World Bulletin / News Desk
Germany’s anti-Islam PEGIDA movement has said it will hold a major rally in Dresden on Sunday.
The right-populist group usually holds rallies every Monday, but organizers said their intention with changing the date was to prevent clashes with opponents and left-wing protestors, who also called for rallies on Monday.
“We will make an exception and will meet on Sunday this time for our 13th rally,” the group said on its official Facebook page Friday.
The Patriotic Europeans Against Islamization of the West group started weekly protests in Dresden with about 500 demonstrators on Oct. 20, 2014, but significantly increased its support base within three months.

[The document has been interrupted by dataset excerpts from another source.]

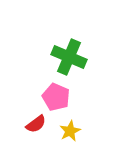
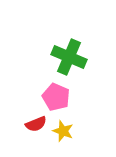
red semicircle: rotated 15 degrees clockwise
yellow star: moved 7 px left; rotated 25 degrees counterclockwise
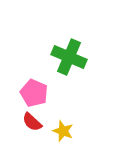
pink pentagon: moved 22 px left, 4 px up
red semicircle: moved 4 px left, 2 px up; rotated 65 degrees clockwise
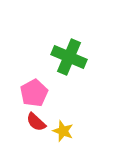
pink pentagon: rotated 20 degrees clockwise
red semicircle: moved 4 px right
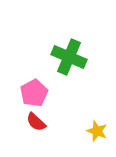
yellow star: moved 34 px right
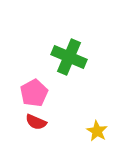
red semicircle: rotated 20 degrees counterclockwise
yellow star: rotated 10 degrees clockwise
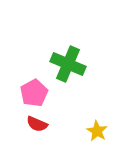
green cross: moved 1 px left, 7 px down
red semicircle: moved 1 px right, 2 px down
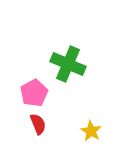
red semicircle: moved 1 px right; rotated 135 degrees counterclockwise
yellow star: moved 6 px left
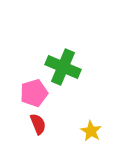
green cross: moved 5 px left, 3 px down
pink pentagon: rotated 12 degrees clockwise
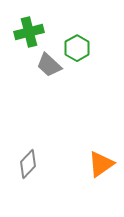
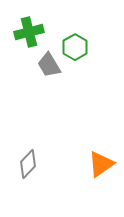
green hexagon: moved 2 px left, 1 px up
gray trapezoid: rotated 16 degrees clockwise
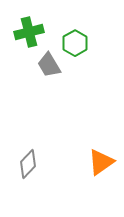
green hexagon: moved 4 px up
orange triangle: moved 2 px up
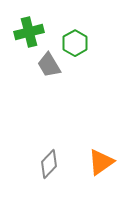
gray diamond: moved 21 px right
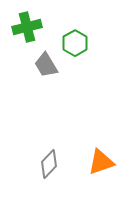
green cross: moved 2 px left, 5 px up
gray trapezoid: moved 3 px left
orange triangle: rotated 16 degrees clockwise
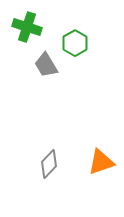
green cross: rotated 32 degrees clockwise
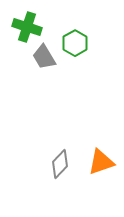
gray trapezoid: moved 2 px left, 8 px up
gray diamond: moved 11 px right
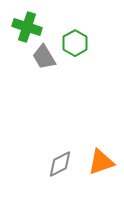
gray diamond: rotated 20 degrees clockwise
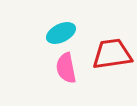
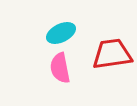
pink semicircle: moved 6 px left
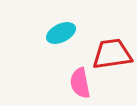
pink semicircle: moved 20 px right, 15 px down
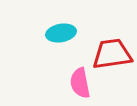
cyan ellipse: rotated 16 degrees clockwise
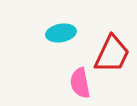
red trapezoid: rotated 123 degrees clockwise
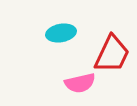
pink semicircle: rotated 92 degrees counterclockwise
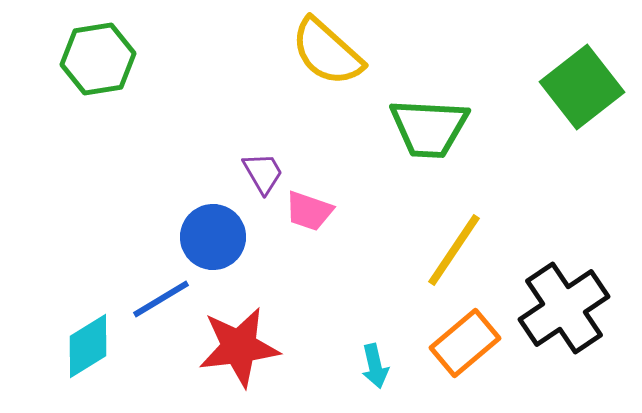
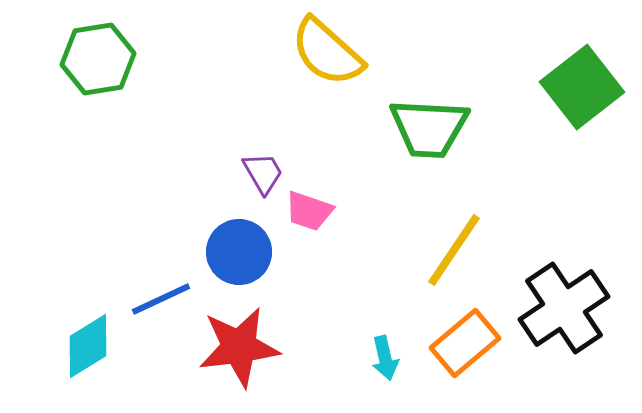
blue circle: moved 26 px right, 15 px down
blue line: rotated 6 degrees clockwise
cyan arrow: moved 10 px right, 8 px up
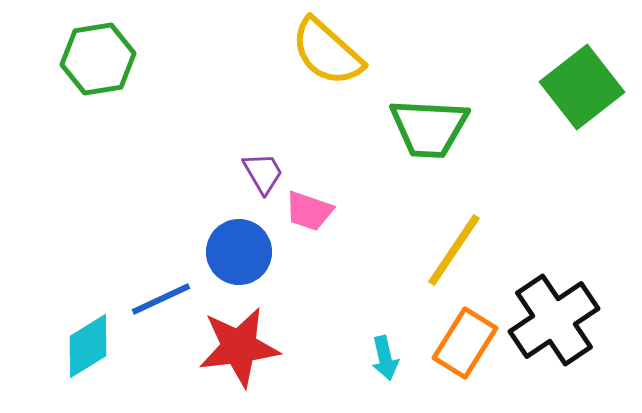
black cross: moved 10 px left, 12 px down
orange rectangle: rotated 18 degrees counterclockwise
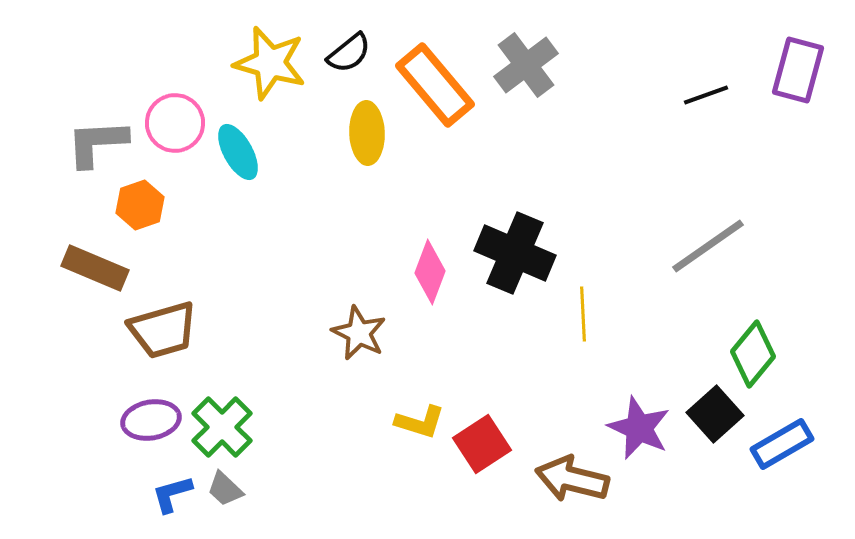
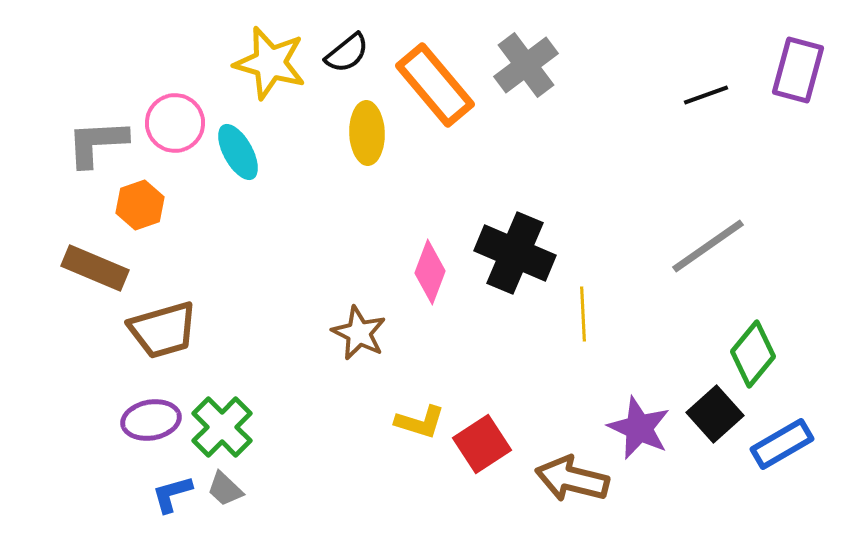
black semicircle: moved 2 px left
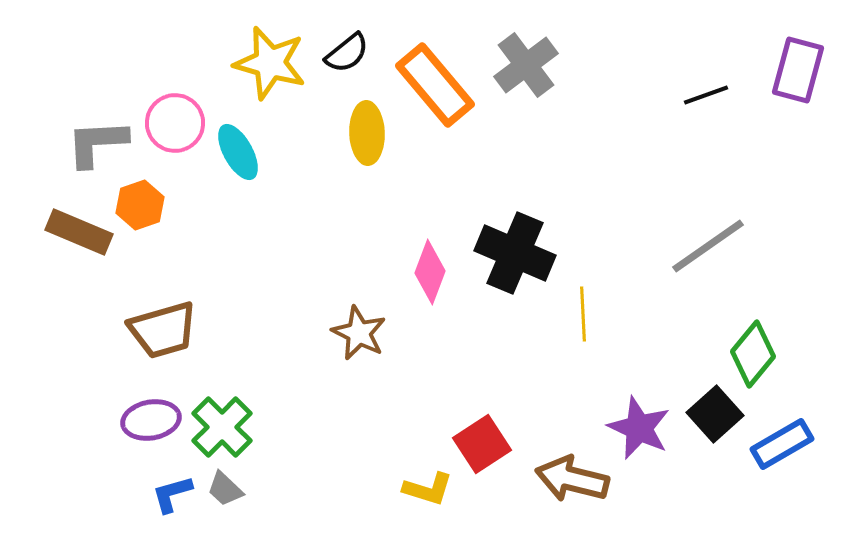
brown rectangle: moved 16 px left, 36 px up
yellow L-shape: moved 8 px right, 67 px down
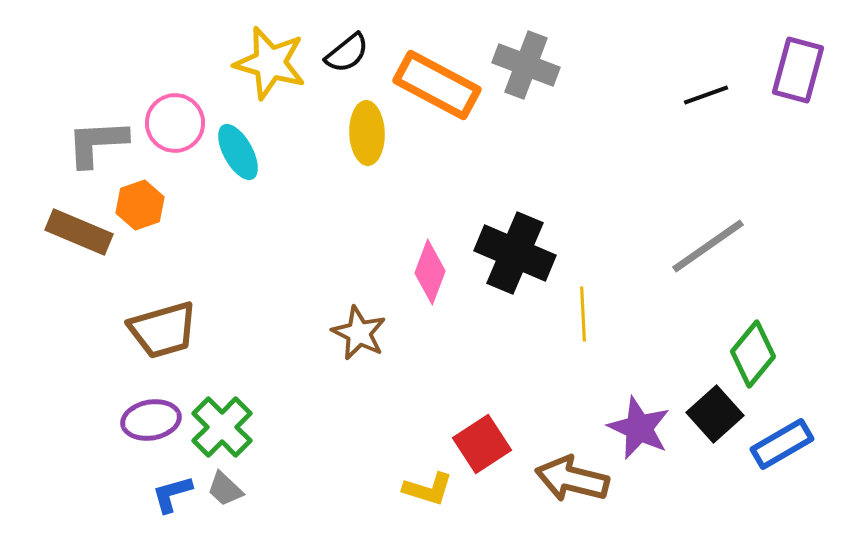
gray cross: rotated 32 degrees counterclockwise
orange rectangle: moved 2 px right; rotated 22 degrees counterclockwise
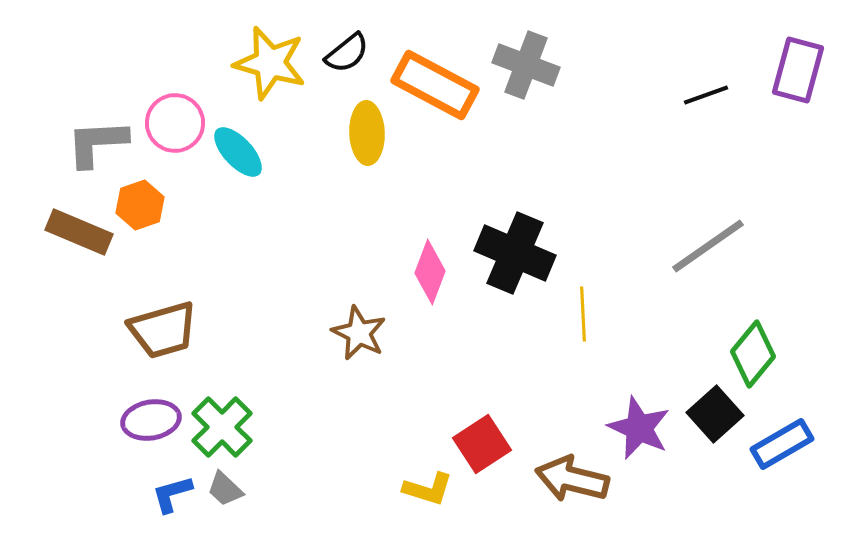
orange rectangle: moved 2 px left
cyan ellipse: rotated 14 degrees counterclockwise
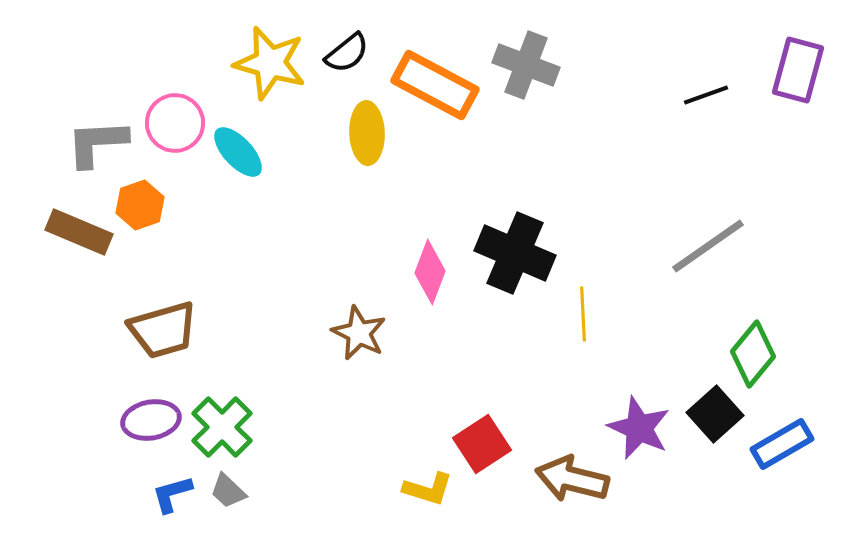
gray trapezoid: moved 3 px right, 2 px down
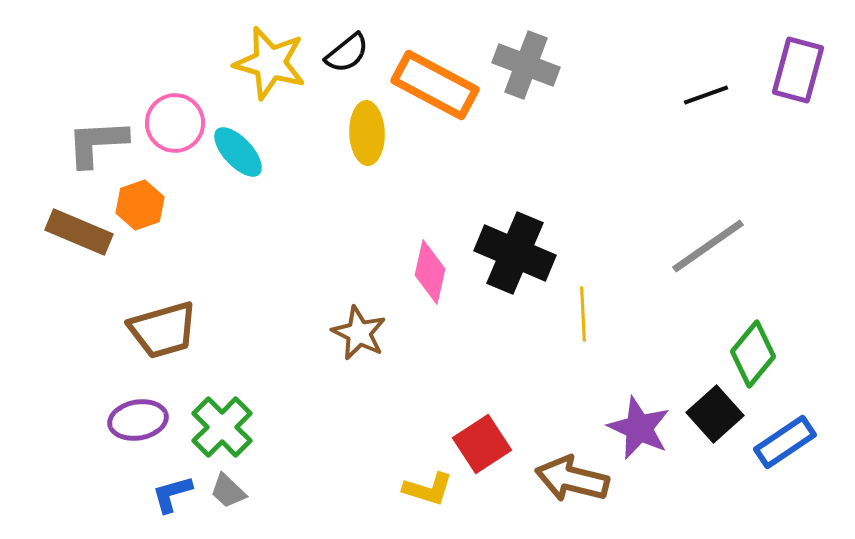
pink diamond: rotated 8 degrees counterclockwise
purple ellipse: moved 13 px left
blue rectangle: moved 3 px right, 2 px up; rotated 4 degrees counterclockwise
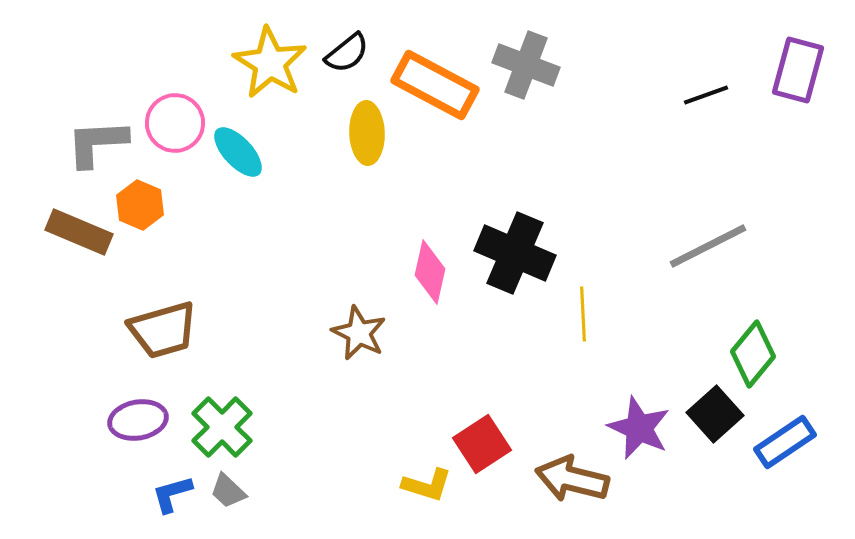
yellow star: rotated 16 degrees clockwise
orange hexagon: rotated 18 degrees counterclockwise
gray line: rotated 8 degrees clockwise
yellow L-shape: moved 1 px left, 4 px up
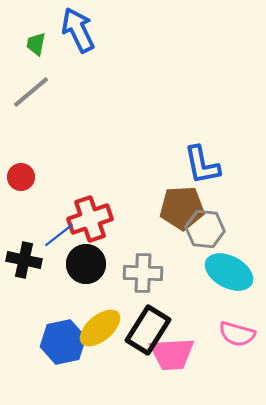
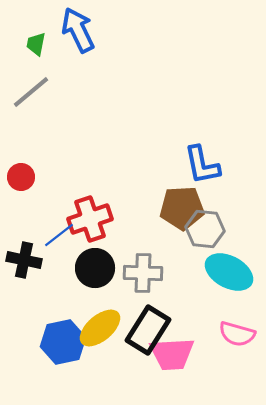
black circle: moved 9 px right, 4 px down
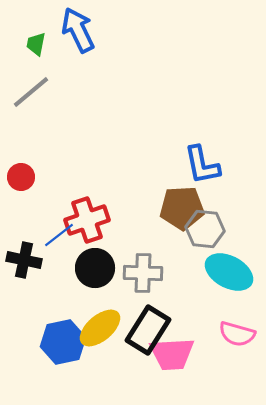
red cross: moved 3 px left, 1 px down
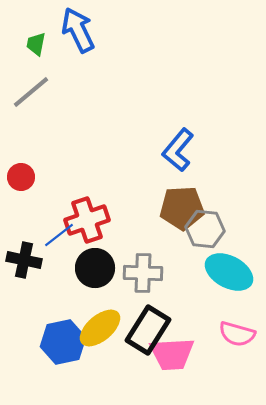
blue L-shape: moved 24 px left, 15 px up; rotated 51 degrees clockwise
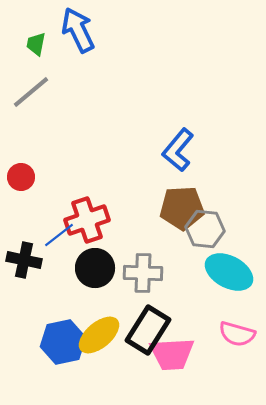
yellow ellipse: moved 1 px left, 7 px down
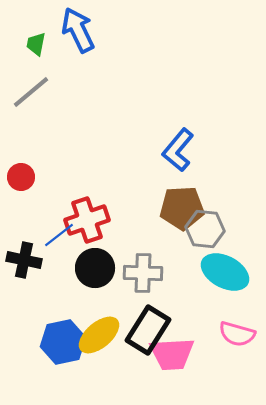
cyan ellipse: moved 4 px left
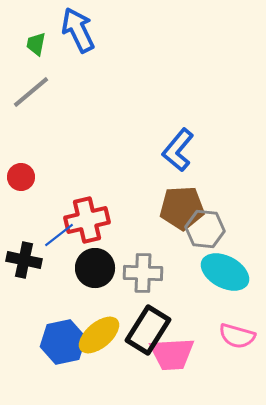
red cross: rotated 6 degrees clockwise
pink semicircle: moved 2 px down
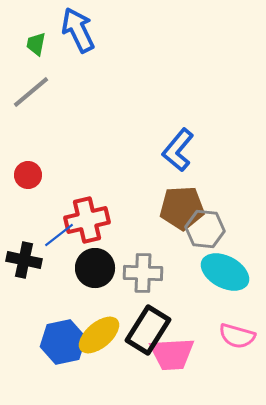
red circle: moved 7 px right, 2 px up
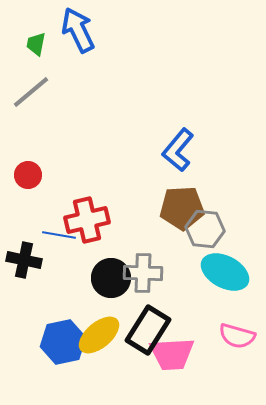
blue line: rotated 48 degrees clockwise
black circle: moved 16 px right, 10 px down
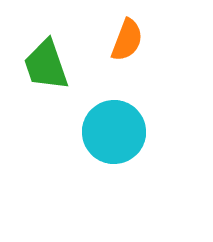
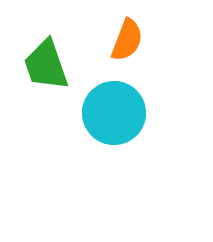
cyan circle: moved 19 px up
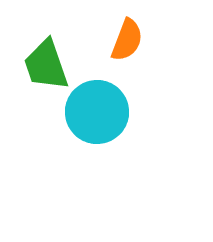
cyan circle: moved 17 px left, 1 px up
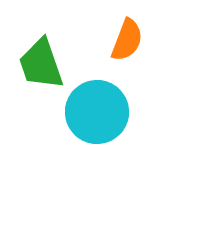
green trapezoid: moved 5 px left, 1 px up
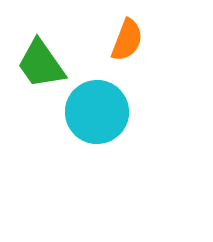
green trapezoid: rotated 16 degrees counterclockwise
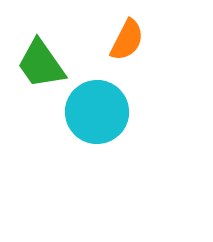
orange semicircle: rotated 6 degrees clockwise
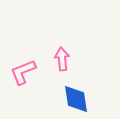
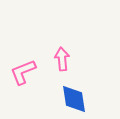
blue diamond: moved 2 px left
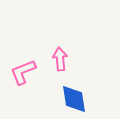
pink arrow: moved 2 px left
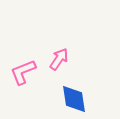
pink arrow: moved 1 px left; rotated 40 degrees clockwise
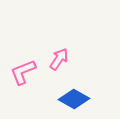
blue diamond: rotated 52 degrees counterclockwise
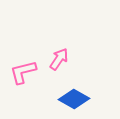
pink L-shape: rotated 8 degrees clockwise
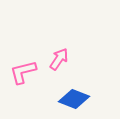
blue diamond: rotated 8 degrees counterclockwise
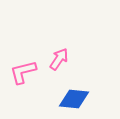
blue diamond: rotated 16 degrees counterclockwise
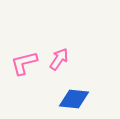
pink L-shape: moved 1 px right, 9 px up
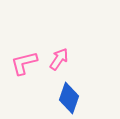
blue diamond: moved 5 px left, 1 px up; rotated 76 degrees counterclockwise
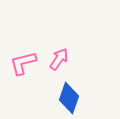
pink L-shape: moved 1 px left
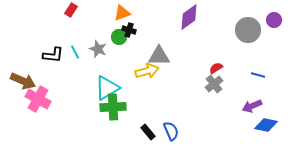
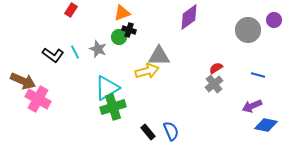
black L-shape: rotated 30 degrees clockwise
green cross: rotated 15 degrees counterclockwise
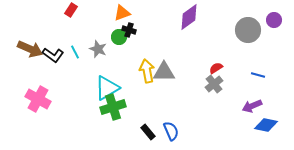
gray triangle: moved 5 px right, 16 px down
yellow arrow: rotated 85 degrees counterclockwise
brown arrow: moved 7 px right, 32 px up
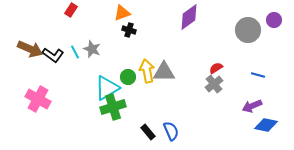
green circle: moved 9 px right, 40 px down
gray star: moved 6 px left
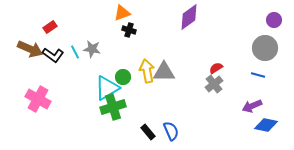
red rectangle: moved 21 px left, 17 px down; rotated 24 degrees clockwise
gray circle: moved 17 px right, 18 px down
gray star: rotated 12 degrees counterclockwise
green circle: moved 5 px left
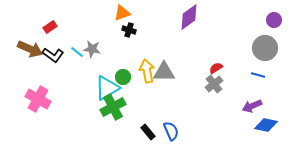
cyan line: moved 2 px right; rotated 24 degrees counterclockwise
green cross: rotated 10 degrees counterclockwise
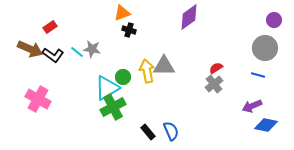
gray triangle: moved 6 px up
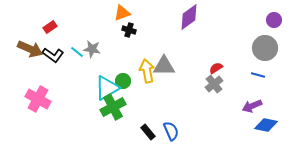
green circle: moved 4 px down
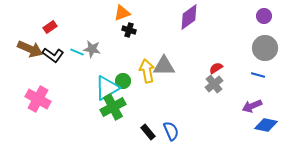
purple circle: moved 10 px left, 4 px up
cyan line: rotated 16 degrees counterclockwise
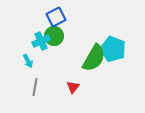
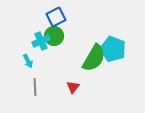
gray line: rotated 12 degrees counterclockwise
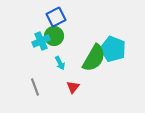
cyan arrow: moved 32 px right, 2 px down
gray line: rotated 18 degrees counterclockwise
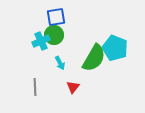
blue square: rotated 18 degrees clockwise
green circle: moved 1 px up
cyan pentagon: moved 2 px right, 1 px up
gray line: rotated 18 degrees clockwise
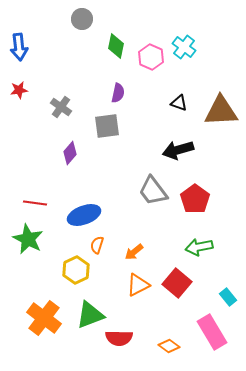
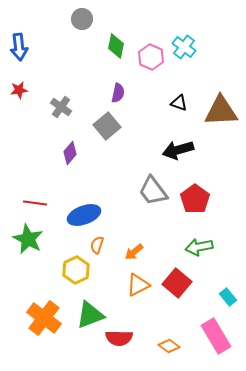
gray square: rotated 32 degrees counterclockwise
pink rectangle: moved 4 px right, 4 px down
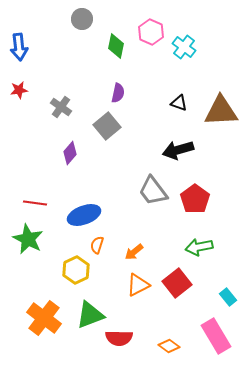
pink hexagon: moved 25 px up
red square: rotated 12 degrees clockwise
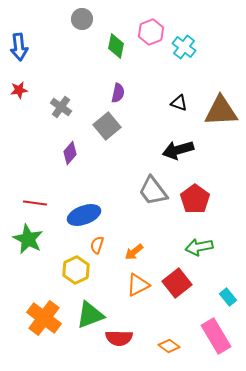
pink hexagon: rotated 15 degrees clockwise
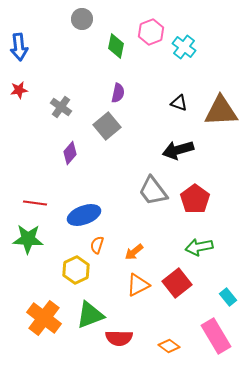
green star: rotated 24 degrees counterclockwise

More than 25,000 people took to the streets in Dresden on Jan. 12 in the aftermath of the terrorist attack on Charlie Hebdo magazine in Paris.
PEGIDA organizers said they were expecting around 25,000 protestors to join Sunday’s rally in Dresden, which is seen as a key test for the right-populist movement amid growing skepticism among the German public about the group's actions.
A rally organized on Jan. 21 by a PEGIDA sister-group in Leipzig drew less than 1,000 protestors, far less than PEGIDA’s estimates, which claimed that more than 30,000 people would attend the event.
Recent scandals surrounding PEGIDA leaders, disagreements with associated groups in other cities, as well as violent attacks against journalists during the rally in Leipzig, have raised suspicions about the group.